Text:
◇ ◇ ◇ ◇ ◇

Co-operative and Policy Alternative Centre (COPAC)

The Co-operative and Policy Alternative Center (COPAC) was formed in 1999 as a grass roots development organisation. It began with the aim of contributing to bottom-up processes of development in post-apartheid South Africa in response to persistent poverty and inequality in South Africa and the failure of capitalist modes of production and distribution. COPAC thus orientated itself towards capacity-building amongst poor, working class communities to enable “self reliant, collectively driven, sustainable and participatory development”. It was initially established as an association and in 2001 it registered as a not-for-profit section 21 company.

Purpose

COPAC’s vision is “Building human solidarity to sustain life”. COPAC aims to develop a co-operative movement in South Africa and to promote alternatives to capitalism that meet the needs of workers and the poor. A co-operative movement is about building a counter-power to capitalism based on different values and principles, such as solidarity, sharing, mutual care, democratic control, collective agency, creativity, and environmental conservation.

◇ ◇ ◇ ◇ ◇

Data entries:
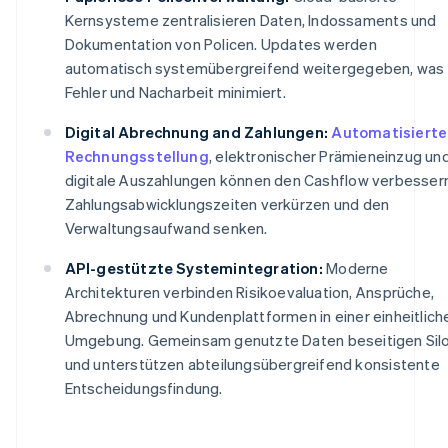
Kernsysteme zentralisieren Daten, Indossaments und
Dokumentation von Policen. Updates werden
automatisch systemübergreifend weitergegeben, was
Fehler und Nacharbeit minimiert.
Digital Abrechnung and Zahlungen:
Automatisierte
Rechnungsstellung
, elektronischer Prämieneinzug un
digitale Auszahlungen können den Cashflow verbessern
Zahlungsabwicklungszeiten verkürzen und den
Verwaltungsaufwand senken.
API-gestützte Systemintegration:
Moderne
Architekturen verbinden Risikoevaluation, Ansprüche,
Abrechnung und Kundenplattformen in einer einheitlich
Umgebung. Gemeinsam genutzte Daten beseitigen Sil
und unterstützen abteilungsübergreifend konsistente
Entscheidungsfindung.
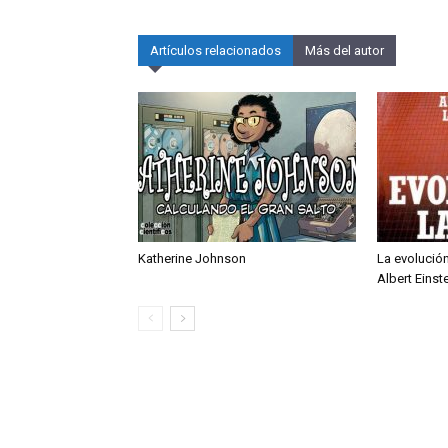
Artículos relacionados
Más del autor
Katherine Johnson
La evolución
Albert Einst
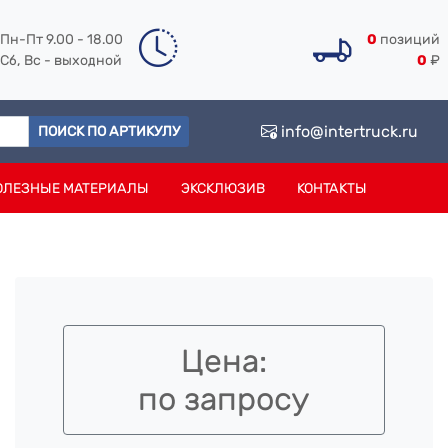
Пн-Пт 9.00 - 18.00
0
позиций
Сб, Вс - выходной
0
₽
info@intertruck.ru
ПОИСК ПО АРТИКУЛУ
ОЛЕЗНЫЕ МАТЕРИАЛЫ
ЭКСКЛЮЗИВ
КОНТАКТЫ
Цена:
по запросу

◇ ◇ ◇ ◇ ◇

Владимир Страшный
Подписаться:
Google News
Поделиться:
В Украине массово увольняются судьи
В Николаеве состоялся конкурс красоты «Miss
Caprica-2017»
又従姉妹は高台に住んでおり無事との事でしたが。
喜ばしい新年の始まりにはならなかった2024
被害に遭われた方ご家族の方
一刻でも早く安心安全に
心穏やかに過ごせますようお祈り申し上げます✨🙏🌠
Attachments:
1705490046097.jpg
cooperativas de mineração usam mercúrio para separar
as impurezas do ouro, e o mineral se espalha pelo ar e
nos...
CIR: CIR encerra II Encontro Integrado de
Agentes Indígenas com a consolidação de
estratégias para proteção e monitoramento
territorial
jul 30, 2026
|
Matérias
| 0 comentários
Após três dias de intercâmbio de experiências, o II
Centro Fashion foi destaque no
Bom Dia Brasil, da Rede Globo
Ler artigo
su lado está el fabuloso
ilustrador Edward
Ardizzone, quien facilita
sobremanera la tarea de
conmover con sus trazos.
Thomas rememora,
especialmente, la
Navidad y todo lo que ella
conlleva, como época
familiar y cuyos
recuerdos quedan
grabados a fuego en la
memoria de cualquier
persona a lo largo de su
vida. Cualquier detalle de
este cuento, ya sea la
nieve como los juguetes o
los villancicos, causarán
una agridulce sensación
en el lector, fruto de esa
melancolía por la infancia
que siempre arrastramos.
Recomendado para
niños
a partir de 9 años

◇ ◇ ◇ ◇ ◇

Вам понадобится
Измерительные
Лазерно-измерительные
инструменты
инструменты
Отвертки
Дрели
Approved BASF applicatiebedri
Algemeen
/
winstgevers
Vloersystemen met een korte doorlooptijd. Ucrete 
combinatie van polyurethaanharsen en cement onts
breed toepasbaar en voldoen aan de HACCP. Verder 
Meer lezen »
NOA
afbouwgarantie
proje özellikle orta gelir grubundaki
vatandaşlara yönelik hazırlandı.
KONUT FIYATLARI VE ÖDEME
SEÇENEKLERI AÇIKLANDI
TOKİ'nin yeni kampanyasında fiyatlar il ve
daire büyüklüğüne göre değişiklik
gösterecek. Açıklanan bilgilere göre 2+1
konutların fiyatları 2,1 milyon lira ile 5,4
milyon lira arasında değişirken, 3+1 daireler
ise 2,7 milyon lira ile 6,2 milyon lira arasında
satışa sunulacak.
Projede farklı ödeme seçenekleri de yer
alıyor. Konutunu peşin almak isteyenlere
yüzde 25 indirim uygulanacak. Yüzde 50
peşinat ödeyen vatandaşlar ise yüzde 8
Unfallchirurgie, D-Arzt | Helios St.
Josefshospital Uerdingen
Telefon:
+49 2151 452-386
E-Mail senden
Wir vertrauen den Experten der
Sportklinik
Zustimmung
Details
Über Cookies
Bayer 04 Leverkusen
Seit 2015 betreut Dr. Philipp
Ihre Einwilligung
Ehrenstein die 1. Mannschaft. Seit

◇ ◇ ◇ ◇ ◇

Work instruction:
According to the COPAC text, in what year did the organization register as a not-for-profit section 21 company?

Solution to the exercise:
2001